PENDIDIKAN MULTIKULTURAL SEBAGAI RESPON TERHADAP TANTANGAN ERA GLOBALISASI
Makalah disampaikan dalam Seminar Internasional Pendidikan dan Temu Karya Dekan FIP/IKIP BKS-PTN Wilayah Barat Indonesia Padang, Sumatera Barat 7 – 9 November 2008
Oleh: Ratna Dyah Suryaratri, M.Si 132 318 487
JURUSAN PSIKOLOGI PENDIDIKAN FAKULTAS ILMU PENDIDIKAN UNIVERSITAS NEGERI JAKARTA 2008
PENDIDIKAN MULTIKULTURAL SEBAGAI RESPON TERHADAP TANTANGAN ERA GLOBALISASI
Oleh: Ratna Dyah Suryaratri, M.Si
Pendahuluan Negara Indonesia merupakan bangsa yang besar dan terdiri atas banyak suku bangsa dan beragam budaya. Hingga kini tercatat ada lebih dari 500 etnis yang menggunakan lebih dari 250 bahasa (Suryadinata, 1999). Masing-masing masyarakat dalam etnisnya tidak berdiri sendiri tetapi saling berinteraksi satu sama lain dan saling bergantung (Abdillah, 2001 dalam Mendatu, 2008), serta saling mempengaruhi satu sama lain (Siahaan, 2003). Interaksi sosial yang terbentuk dengan keberagaman ini memerlukan suatu pemahaman lintas budaya (Matsumoto, 1996 dalam Mendatu 2008), dan rasa percaya pada setiap pihak yang terlibat dalam interaksi itu merupakan modal bagi terbentuknya suatu hubungan antar etnis-antar budaya yang sehat, sejahtera dan maju. Menumbuhkan pemahaman lintas budaya mutlak diperlukan dalam masyarakat Indonesia yang multietnik dan multikultur.
Adapun cara yang
dilakukan bisa melalui pendidikan dalam keluarga, sosialisasi nilai-nilai dalam masyarakat baik melalui pergaulan sosial maupun media, dan melalui pendidikan multikultural, yaitu pendidikan yang dapat menfasilitasi peserta didik dalam memahami materi pembelajaran tanpa adanya kendala perbedaan latar belakang kultural (Bryant, 1996) dan pemahaman akan keberagaman dan penghargaan akan perbedaan, serta bagaimana bersikap dan bertindak dalam situasi multietnik-multikultur (Matsumoto, 1996). Dimensi yang terkandung dalam pendidikan multikultural ada lima, yaitu integrasi isi, konstruksi pengetahuan, pengurangan prasangka, keadilan pedagogik, dan empowering kultur sekolah (Banks, 1994).
Pendidikan
multikultural hendaknya terintegrasi ke dalam berbagai mata pelajaran maupun mata kuliah dan sistem yang diberlakukan dalam suatu institusi pendidikan.

Perintah 1:
Hitunglah berapa baris data di bawah ini yang memuat kata "time" dengan memperhatikan huruf besar dan kecil, lalu tuliskan angkanya saja.

Data untuk Diolah:

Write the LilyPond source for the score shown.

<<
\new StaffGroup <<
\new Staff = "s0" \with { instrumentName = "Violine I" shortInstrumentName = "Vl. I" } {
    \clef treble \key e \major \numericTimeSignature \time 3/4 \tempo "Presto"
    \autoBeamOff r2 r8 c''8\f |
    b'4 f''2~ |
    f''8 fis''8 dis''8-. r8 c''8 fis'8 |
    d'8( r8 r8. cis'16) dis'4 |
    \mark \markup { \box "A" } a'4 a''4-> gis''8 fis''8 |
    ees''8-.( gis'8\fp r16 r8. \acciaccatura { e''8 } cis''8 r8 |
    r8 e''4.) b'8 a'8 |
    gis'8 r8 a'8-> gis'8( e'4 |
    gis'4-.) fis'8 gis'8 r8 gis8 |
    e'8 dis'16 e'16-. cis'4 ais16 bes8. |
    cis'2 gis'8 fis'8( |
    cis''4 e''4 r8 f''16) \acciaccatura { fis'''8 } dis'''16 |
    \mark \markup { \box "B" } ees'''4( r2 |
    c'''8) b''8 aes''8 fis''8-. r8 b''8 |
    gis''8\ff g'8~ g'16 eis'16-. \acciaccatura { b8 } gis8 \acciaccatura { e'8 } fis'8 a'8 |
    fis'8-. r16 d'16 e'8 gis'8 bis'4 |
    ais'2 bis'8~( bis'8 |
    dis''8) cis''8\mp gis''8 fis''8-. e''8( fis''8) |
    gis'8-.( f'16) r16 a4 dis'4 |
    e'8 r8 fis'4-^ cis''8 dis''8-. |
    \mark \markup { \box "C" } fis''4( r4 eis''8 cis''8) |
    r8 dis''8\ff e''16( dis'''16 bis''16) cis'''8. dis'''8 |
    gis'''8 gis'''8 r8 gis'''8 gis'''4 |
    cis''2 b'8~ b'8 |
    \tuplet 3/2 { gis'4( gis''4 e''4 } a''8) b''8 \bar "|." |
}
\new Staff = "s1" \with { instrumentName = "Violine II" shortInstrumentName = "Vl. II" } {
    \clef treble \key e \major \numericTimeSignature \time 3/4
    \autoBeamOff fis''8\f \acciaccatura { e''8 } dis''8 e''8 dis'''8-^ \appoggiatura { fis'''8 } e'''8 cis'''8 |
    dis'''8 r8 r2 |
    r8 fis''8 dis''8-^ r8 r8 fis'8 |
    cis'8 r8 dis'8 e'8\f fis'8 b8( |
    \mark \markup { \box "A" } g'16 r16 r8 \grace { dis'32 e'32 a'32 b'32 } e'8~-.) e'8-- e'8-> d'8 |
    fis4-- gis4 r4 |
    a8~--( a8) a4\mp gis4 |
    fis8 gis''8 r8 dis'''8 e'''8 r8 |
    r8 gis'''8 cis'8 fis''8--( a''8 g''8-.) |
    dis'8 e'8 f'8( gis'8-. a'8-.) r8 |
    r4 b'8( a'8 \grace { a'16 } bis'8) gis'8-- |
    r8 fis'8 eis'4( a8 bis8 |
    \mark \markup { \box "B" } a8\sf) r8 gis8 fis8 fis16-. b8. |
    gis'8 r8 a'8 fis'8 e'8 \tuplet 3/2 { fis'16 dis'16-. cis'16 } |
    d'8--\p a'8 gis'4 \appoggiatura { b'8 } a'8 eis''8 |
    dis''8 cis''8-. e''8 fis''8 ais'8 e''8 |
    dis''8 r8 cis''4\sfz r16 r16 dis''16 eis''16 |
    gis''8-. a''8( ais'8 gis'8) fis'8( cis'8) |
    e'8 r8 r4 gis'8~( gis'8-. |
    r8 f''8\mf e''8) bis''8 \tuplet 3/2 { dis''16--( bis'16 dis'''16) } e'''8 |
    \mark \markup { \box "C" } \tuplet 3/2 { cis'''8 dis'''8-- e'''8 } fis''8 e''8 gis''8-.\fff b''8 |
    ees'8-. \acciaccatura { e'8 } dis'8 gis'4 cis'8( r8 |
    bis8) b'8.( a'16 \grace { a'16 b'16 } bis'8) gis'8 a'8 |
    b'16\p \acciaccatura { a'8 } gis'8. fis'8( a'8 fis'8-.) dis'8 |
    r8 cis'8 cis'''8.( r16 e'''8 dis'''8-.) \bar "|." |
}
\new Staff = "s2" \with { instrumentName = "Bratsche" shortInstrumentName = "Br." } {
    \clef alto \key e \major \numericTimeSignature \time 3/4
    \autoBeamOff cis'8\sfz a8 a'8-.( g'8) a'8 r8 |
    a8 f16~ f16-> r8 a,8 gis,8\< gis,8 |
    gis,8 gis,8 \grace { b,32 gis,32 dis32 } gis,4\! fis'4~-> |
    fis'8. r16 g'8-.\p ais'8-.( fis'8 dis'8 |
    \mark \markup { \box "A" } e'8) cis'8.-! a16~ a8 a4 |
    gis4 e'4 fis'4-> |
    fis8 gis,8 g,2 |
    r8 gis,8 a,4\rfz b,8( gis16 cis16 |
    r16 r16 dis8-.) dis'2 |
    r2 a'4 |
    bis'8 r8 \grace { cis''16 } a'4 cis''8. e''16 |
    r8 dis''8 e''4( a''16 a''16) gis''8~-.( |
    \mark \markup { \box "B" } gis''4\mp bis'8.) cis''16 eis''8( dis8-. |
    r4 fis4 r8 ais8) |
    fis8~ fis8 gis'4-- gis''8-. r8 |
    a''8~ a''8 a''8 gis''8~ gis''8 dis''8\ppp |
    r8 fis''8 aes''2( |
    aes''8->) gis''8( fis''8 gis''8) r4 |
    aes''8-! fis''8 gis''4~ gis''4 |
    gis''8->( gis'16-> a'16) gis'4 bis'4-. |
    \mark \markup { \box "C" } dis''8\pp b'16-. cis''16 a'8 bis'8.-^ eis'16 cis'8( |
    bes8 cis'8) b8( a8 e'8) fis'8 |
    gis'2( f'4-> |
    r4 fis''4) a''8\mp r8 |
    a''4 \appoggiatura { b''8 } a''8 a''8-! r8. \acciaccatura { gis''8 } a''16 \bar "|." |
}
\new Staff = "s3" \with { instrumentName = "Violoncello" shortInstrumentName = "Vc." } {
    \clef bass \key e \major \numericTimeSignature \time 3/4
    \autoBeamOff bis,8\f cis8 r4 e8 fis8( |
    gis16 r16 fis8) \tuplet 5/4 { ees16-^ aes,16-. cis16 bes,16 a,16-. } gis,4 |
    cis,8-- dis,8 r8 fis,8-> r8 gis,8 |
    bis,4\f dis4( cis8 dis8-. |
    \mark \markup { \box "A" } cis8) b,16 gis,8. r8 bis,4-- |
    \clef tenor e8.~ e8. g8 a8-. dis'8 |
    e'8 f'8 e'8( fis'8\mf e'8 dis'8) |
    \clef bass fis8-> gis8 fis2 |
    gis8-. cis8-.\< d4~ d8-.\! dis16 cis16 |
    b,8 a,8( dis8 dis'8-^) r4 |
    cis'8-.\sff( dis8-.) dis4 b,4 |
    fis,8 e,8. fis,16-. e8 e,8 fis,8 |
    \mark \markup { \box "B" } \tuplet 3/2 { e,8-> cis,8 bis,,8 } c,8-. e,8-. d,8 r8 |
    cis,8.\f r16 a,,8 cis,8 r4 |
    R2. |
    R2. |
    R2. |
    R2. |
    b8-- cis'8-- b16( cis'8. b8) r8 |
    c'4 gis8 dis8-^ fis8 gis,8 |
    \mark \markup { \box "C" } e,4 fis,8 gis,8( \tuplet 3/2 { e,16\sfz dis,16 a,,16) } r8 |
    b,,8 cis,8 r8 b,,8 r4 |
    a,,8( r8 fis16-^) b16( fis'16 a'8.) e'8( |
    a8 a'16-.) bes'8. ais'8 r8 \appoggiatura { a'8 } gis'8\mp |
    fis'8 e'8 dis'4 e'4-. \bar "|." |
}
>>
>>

Perintah 2:
Lanjutkan makalah tentang pendidikan multikultural di atas mulai dari kalimat sesudah kalimat terakhirnya.

Jawaban 1:
4

Jawaban 2:
1
Konsep pendidikan multikultural adalah pada dasarnya adalah untuk meningkatkan kepekaan peserta didik dan kompetensi komunikatif serta fleksibelitas dan inovasi dalam rangka globalisasi yang tak terhindarkan ini. Semua ini bertujuan untuk berperan serta sebagai warga dunia. Oleh karena itu sistem pendidikan harusnya mampu memberikan pendidikan yang bersifat multikultural dan peka terhadap tantangan globalisasi dunia. Konsep pendidikan multikultural sering dipahami secara beragam dan definisinya sendiri masih diperdebatkan.
Secara umum konsep ini dilihat
dalam dua hal yang terkait dengan peserta didik, siswa maupun mahasiswa. Pertama,
maknanya
mengacu
pada
pendidikan
internasional,
yang
melampaui batas negara melalui pertukaran pelajar, yaitu studi ke manca negara.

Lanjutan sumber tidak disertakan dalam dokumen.